▸ TEXTO APRESENTADO:

▽

Rigotto´s Room: O mutante Loki


Por Maurício Rigotto
Escritor e Colecionador
Após ser ovacionada em festivais de cinema pelo mundo todo, a comovente cinebiografia Loki, de Arnaldo Baptista, é lançada em DVD e está disponível em lojas e videolocadoras. Trata-se de uma biografia honesta, que emociona profundamente o telespectador sem ser apelativa a sentimentalismos baratos e piegas, fazendo justiça a ‘El Justiceiro’, o mutante Arnaldo Baptista, um dos maiores gênios não só do rock, mas da música brasileira, e, porque não dizer, mundial.

A ideia de um documentário sobre Arnaldo veio a partir de um programa de meia hora sobre ele feito para o Canal Brasil, quando os produtores tiveram grande dificuldade em condensar essa rica história de vida em apenas trinta minutos, tornando-se óbvio que sua trajetória mereceria um longa metragem. Com o aval do Canal Brasil, o diretor Paulo Henrique Fontenelle e sua equipe, auxiliados por Lucinha Barbosa, esposa de Arnaldo, passaram a coletar depoimentos e um grande acervo de imagens, muitas delas muitos raras, para o filme.

A película começa mostrando um pouco do trabalho de Arnaldo como pintor, e uma tela em branco é mostrada, sendo que no decorrer da exibição o mutante irá pintar um quadro nessa tela enquanto sua história de vida musical e, principalmente, humana, é retratada. Há significativos depoimentos do próprio, de seu irmão Sérgio Dias, do baixista Liminha, de Gilberto Gil, Lobão, Raphael Villardi (guitarrista do O’Seis, seu primeiro conjunto, já com Rita e Sérgio na formação) e outros.

Rita Lee se absteve de dar declarações, mas consentiu que suas imagens fossem utilizadas. Sem a autorização de Rita, o projeto seria inviabilizado, haja vista ser impossível contar a trajetória de Arnaldo sem Rita. Não entrarei no mérito da questão, se Rita Lee não quis participar da volta dos Mutantes ou dar declarações para o documentário, isso é pessoal e só eles sabem ao certo o grau de amor ou ódio ou rancor que nutrem um pelo outro.

△

▸ LISTAGEM FORNECIDA:
▽

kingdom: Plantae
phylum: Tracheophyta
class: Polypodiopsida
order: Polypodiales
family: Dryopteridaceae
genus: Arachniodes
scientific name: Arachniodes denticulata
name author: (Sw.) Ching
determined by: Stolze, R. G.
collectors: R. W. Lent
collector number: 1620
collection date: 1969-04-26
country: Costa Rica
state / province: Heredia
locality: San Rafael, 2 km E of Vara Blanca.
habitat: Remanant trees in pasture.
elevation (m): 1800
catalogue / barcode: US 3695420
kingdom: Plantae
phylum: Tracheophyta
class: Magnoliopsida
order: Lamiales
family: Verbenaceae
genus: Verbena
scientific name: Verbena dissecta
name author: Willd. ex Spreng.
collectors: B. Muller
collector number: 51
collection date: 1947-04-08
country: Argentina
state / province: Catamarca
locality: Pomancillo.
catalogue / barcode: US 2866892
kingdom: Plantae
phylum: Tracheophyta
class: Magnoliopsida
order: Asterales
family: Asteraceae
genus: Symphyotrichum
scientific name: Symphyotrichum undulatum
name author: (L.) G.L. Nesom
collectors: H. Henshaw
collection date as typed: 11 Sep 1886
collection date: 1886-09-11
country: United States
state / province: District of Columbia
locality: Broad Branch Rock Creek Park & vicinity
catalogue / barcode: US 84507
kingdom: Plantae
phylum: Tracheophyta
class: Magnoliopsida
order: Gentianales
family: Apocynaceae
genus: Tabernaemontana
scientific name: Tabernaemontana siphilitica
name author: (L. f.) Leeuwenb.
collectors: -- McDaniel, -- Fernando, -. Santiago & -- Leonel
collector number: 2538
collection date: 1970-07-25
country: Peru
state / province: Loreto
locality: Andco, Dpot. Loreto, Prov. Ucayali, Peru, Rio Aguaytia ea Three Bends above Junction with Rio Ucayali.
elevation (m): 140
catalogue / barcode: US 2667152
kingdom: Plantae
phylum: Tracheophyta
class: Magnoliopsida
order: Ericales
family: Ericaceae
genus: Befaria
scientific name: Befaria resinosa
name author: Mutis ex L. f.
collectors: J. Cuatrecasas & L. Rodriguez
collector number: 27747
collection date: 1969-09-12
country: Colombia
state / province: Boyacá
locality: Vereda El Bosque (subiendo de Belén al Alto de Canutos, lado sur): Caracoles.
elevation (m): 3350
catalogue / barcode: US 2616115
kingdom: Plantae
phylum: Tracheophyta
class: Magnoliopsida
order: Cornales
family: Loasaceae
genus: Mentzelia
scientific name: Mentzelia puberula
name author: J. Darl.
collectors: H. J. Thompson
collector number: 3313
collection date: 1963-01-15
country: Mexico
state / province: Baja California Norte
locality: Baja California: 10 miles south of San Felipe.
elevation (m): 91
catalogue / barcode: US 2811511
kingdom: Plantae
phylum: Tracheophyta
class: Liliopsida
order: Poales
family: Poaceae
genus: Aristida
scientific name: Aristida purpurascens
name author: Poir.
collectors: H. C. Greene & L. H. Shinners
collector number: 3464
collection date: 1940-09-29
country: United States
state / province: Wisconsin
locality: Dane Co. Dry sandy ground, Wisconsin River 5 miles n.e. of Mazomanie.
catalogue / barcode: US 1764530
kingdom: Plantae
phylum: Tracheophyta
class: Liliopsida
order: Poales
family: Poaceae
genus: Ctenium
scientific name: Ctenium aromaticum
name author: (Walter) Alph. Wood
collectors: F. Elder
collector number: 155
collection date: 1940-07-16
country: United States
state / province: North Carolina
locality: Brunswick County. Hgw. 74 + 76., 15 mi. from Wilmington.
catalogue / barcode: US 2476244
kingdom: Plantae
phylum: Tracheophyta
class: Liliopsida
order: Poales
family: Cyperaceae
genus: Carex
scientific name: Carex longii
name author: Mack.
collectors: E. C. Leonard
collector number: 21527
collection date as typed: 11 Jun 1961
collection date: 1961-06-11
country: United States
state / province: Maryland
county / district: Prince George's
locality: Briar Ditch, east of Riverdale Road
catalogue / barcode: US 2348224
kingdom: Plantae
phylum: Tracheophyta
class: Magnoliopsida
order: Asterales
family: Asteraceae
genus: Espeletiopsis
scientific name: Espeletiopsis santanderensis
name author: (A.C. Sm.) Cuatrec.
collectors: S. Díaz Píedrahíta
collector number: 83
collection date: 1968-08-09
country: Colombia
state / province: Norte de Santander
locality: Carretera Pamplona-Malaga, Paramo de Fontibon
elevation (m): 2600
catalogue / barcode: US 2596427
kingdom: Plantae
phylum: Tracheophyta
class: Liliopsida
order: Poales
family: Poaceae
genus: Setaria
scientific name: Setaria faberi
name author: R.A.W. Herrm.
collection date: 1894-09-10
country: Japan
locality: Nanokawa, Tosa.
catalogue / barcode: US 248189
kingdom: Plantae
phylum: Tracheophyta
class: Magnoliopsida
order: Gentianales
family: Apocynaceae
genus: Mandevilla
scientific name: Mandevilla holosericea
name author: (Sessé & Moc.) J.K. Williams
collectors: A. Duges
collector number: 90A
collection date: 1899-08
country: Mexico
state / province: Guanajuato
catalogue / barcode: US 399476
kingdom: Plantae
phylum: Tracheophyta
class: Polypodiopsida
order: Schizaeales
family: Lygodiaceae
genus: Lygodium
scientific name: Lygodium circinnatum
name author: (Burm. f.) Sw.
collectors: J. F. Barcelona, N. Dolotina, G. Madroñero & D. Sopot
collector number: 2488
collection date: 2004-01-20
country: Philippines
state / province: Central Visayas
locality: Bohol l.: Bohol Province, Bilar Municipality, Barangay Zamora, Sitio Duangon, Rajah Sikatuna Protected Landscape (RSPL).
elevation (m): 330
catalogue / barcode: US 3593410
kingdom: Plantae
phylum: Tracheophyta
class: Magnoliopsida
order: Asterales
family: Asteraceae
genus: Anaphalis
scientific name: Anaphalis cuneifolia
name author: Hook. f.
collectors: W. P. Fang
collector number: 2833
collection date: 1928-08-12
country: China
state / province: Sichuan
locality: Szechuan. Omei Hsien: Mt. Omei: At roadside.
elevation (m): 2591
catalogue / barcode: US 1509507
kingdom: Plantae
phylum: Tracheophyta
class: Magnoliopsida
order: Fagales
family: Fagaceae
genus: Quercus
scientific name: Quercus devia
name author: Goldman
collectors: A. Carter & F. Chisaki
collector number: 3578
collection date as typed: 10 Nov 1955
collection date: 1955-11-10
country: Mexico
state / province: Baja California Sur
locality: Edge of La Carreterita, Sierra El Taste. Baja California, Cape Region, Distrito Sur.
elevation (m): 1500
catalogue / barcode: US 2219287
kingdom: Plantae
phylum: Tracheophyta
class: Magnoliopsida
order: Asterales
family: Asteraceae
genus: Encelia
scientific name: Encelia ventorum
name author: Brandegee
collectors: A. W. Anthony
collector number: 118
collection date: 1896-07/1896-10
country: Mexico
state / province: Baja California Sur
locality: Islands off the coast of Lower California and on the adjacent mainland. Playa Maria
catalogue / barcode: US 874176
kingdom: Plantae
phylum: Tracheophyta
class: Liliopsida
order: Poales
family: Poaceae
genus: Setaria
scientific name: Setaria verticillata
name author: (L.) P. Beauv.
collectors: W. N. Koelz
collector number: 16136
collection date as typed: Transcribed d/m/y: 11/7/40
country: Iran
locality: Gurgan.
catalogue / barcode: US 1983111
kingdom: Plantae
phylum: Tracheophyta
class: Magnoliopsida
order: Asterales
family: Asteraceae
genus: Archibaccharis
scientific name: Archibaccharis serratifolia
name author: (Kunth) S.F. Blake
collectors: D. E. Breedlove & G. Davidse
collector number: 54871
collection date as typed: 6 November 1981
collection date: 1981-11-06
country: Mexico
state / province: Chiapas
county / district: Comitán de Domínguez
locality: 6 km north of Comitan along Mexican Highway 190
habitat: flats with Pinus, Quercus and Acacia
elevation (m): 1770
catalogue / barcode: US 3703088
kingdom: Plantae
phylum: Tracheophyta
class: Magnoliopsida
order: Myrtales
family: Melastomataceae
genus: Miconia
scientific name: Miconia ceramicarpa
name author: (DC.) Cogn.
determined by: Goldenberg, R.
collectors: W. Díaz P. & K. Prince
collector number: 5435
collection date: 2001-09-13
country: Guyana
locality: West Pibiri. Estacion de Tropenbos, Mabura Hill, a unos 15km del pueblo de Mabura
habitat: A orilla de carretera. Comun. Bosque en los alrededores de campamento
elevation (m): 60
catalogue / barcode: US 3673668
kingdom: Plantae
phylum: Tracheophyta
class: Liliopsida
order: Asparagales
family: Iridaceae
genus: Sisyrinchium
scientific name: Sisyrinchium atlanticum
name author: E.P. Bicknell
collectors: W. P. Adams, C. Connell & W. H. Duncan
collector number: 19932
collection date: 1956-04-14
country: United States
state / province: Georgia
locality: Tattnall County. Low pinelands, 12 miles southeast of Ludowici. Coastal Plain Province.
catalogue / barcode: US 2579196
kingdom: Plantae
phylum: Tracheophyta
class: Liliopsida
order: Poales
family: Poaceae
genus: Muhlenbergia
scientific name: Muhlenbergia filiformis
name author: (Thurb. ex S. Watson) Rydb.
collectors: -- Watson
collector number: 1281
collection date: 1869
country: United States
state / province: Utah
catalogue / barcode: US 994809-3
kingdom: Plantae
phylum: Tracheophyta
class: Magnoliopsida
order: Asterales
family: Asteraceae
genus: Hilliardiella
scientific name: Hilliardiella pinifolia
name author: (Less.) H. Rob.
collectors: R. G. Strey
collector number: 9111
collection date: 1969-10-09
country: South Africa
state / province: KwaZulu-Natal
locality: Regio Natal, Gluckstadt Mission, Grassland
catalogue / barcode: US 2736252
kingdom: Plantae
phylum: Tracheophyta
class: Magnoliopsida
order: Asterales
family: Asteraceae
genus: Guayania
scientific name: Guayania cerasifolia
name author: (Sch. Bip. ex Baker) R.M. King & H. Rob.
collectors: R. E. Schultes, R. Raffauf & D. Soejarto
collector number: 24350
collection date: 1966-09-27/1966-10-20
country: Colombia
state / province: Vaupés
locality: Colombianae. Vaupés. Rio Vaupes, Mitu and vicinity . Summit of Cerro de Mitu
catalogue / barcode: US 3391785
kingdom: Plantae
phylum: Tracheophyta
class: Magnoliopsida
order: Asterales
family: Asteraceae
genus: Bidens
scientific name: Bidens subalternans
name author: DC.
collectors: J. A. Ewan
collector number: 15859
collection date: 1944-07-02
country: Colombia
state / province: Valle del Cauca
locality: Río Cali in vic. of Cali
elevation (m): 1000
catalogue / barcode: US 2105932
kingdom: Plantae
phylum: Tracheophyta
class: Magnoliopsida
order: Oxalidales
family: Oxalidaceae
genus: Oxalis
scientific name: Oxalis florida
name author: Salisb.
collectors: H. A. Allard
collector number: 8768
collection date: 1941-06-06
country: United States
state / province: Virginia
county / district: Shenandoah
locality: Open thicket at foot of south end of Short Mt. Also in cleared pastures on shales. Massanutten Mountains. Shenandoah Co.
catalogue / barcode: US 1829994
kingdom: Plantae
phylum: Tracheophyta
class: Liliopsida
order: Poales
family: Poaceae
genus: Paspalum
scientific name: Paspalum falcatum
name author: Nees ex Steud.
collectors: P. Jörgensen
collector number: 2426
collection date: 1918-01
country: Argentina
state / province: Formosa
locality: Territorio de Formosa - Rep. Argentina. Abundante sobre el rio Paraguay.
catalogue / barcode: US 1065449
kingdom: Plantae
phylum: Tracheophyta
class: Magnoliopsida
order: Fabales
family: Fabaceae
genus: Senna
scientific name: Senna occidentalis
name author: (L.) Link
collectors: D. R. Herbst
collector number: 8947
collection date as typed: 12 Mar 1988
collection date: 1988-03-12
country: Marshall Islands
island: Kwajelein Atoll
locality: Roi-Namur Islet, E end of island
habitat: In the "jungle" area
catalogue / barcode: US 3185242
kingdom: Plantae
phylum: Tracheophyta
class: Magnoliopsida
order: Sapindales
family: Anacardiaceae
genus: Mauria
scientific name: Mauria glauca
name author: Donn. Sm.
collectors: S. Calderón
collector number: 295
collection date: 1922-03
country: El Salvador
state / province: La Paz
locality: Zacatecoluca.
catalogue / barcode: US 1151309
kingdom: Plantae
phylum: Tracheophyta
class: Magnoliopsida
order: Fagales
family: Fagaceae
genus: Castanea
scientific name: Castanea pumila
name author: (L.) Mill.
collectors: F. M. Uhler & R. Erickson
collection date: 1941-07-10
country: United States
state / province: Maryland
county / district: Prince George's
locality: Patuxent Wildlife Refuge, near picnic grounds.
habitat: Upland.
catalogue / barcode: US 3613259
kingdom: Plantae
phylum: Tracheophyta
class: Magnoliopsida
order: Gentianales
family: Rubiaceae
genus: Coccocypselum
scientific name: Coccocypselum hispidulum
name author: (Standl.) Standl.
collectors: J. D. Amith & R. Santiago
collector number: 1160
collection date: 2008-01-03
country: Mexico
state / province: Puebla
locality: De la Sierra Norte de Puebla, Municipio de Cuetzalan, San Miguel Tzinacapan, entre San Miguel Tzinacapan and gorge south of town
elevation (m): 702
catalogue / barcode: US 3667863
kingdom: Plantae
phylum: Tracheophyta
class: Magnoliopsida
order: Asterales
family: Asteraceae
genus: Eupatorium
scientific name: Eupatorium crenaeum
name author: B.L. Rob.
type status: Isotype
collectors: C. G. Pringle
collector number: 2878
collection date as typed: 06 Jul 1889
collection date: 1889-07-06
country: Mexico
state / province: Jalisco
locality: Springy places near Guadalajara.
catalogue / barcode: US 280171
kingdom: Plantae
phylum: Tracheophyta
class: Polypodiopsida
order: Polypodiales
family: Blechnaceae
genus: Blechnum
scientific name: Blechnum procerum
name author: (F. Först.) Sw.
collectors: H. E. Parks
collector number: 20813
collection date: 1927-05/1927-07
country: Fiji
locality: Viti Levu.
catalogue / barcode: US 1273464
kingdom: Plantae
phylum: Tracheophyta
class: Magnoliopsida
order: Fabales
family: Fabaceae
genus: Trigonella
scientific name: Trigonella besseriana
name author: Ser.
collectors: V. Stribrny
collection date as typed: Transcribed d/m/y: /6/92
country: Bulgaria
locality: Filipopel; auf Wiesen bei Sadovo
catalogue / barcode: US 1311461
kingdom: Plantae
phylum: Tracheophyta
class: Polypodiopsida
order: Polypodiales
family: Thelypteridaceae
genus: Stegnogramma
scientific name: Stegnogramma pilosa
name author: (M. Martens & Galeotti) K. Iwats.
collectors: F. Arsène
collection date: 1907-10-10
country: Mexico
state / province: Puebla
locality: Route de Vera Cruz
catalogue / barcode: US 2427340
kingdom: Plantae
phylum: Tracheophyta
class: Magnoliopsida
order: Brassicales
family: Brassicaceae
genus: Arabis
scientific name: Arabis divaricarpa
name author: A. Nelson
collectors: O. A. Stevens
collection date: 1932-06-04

△

▸ TAREFAS PROPOSTAS:
1 > Repita na íntegra, sem qualquer alteração, o texto sobre o documentário Loki.
2 > Formate como uma lista JSON de strings o trecho da listagem que vai da linha que contém "collectors: -- Watson" até a linha que contém "genus: Paspalum", ambas incluídas, com uma string por linha e sem as linhas em branco.

▸ EXERCÍCIO RESOLVIDO:
1 >
Rigotto´s Room: O mutante Loki


Por Maurício Rigotto
Escritor e Colecionador
Após ser ovacionada em festivais de cinema pelo mundo todo, a comovente cinebiografia Loki, de Arnaldo Baptista, é lançada em DVD e está disponível em lojas e videolocadoras. Trata-se de uma biografia honesta, que emociona profundamente o telespectador sem ser apelativa a sentimentalismos baratos e piegas, fazendo justiça a ‘El Justiceiro’, o mutante Arnaldo Baptista, um dos maiores gênios não só do rock, mas da música brasileira, e, porque não dizer, mundial.

A ideia de um documentário sobre Arnaldo veio a partir de um programa de meia hora sobre ele feito para o Canal Brasil, quando os produtores tiveram grande dificuldade em condensar essa rica história de vida em apenas trinta minutos, tornando-se óbvio que sua trajetória mereceria um longa metragem. Com o aval do Canal Brasil, o diretor Paulo Henrique Fontenelle e sua equipe, auxiliados por Lucinha Barbosa, esposa de Arnaldo, passaram a coletar depoimentos e um grande acervo de imagens, muitas delas muitos raras, para o filme.

A película começa mostrando um pouco do trabalho de Arnaldo como pintor, e uma tela em branco é mostrada, sendo que no decorrer da exibição o mutante irá pintar um quadro nessa tela enquanto sua história de vida musical e, principalmente, humana, é retratada. Há significativos depoimentos do próprio, de seu irmão Sérgio Dias, do baixista Liminha, de Gilberto Gil, Lobão, Raphael Villardi (guitarrista do O’Seis, seu primeiro conjunto, já com Rita e Sérgio na formação) e outros.

Rita Lee se absteve de dar declarações, mas consentiu que suas imagens fossem utilizadas. Sem a autorização de Rita, o projeto seria inviabilizado, haja vista ser impossível contar a trajetória de Arnaldo sem Rita. Não entrarei no mérito da questão, se Rita Lee não quis participar da volta dos Mutantes ou dar declarações para o documentário, isso é pessoal e só eles sabem ao certo o grau de amor ou ódio ou rancor que nutrem um pelo outro.

2 >
[
  "collectors: -- Watson",
  "collector number: 1281",
  "collection date: 1869",
  "country: United States",
  "state / province: Utah",
  "catalogue / barcode: US 994809-3",
  "kingdom: Plantae",
  "phylum: Tracheophyta",
  "class: Magnoliopsida",
  "order: Asterales",
  "family: Asteraceae",
  "genus: Hilliardiella",
  "scientific name: Hilliardiella pinifolia",
  "name author: (Less.) H. Rob.",
  "collectors: R. G. Strey",
  "collector number: 9111",
  "collection date: 1969-10-09",
  "country: South Africa",
  "state / province: KwaZulu-Natal",
  "locality: Regio Natal, Gluckstadt Mission, Grassland",
  "catalogue / barcode: US 2736252",
  "kingdom: Plantae",
  "phylum: Tracheophyta",
  "class: Magnoliopsida",
  "order: Asterales",
  "family: Asteraceae",
  "genus: Guayania",
  "scientific name: Guayania cerasifolia",
  "name author: (Sch. Bip. ex Baker) R.M. King & H. Rob.",
  "collectors: R. E. Schultes, R. Raffauf & D. Soejarto",
  "collector number: 24350",
  "collection date: 1966-09-27/1966-10-20",
  "country: Colombia",
  "state / province: Vaupés",
  "locality: Colombianae. Vaupés. Rio Vaupes, Mitu and vicinity . Summit of Cerro de Mitu",
  "catalogue / barcode: US 3391785",
  "kingdom: Plantae",
  "phylum: Tracheophyta",
  "class: Magnoliopsida",
  "order: Asterales",
  "family: Asteraceae",
  "genus: Bidens",
  "scientific name: Bidens subalternans",
  "name author: DC.",
  "collectors: J. A. Ewan",
  "collector number: 15859",
  "collection date: 1944-07-02",
  "country: Colombia",
  "state / province: Valle del Cauca",
  "locality: Río Cali in vic. of Cali",
  "elevation (m): 1000",
  "catalogue / barcode: US 2105932",
  "kingdom: Plantae",
  "phylum: Tracheophyta",
  "class: Magnoliopsida",
  "order: Oxalidales",
  "family: Oxalidaceae",
  "genus: Oxalis",
  "scientific name: Oxalis florida",
  "name author: Salisb.",
  "collectors: H. A. Allard",
  "collector number: 8768",
  "collection date: 1941-06-06",
  "country: United States",
  "state / province: Virginia",
  "county / district: Shenandoah",
  "locality: Open thicket at foot of south end of Short Mt. Also in cleared pastures on shales. Massanutten Mountains. Shenandoah Co.",
  "catalogue / barcode: US 1829994",
  "kingdom: Plantae",
  "phylum: Tracheophyta",
  "class: Liliopsida",
  "order: Poales",
  "family: Poaceae",
  "genus: Paspalum"
]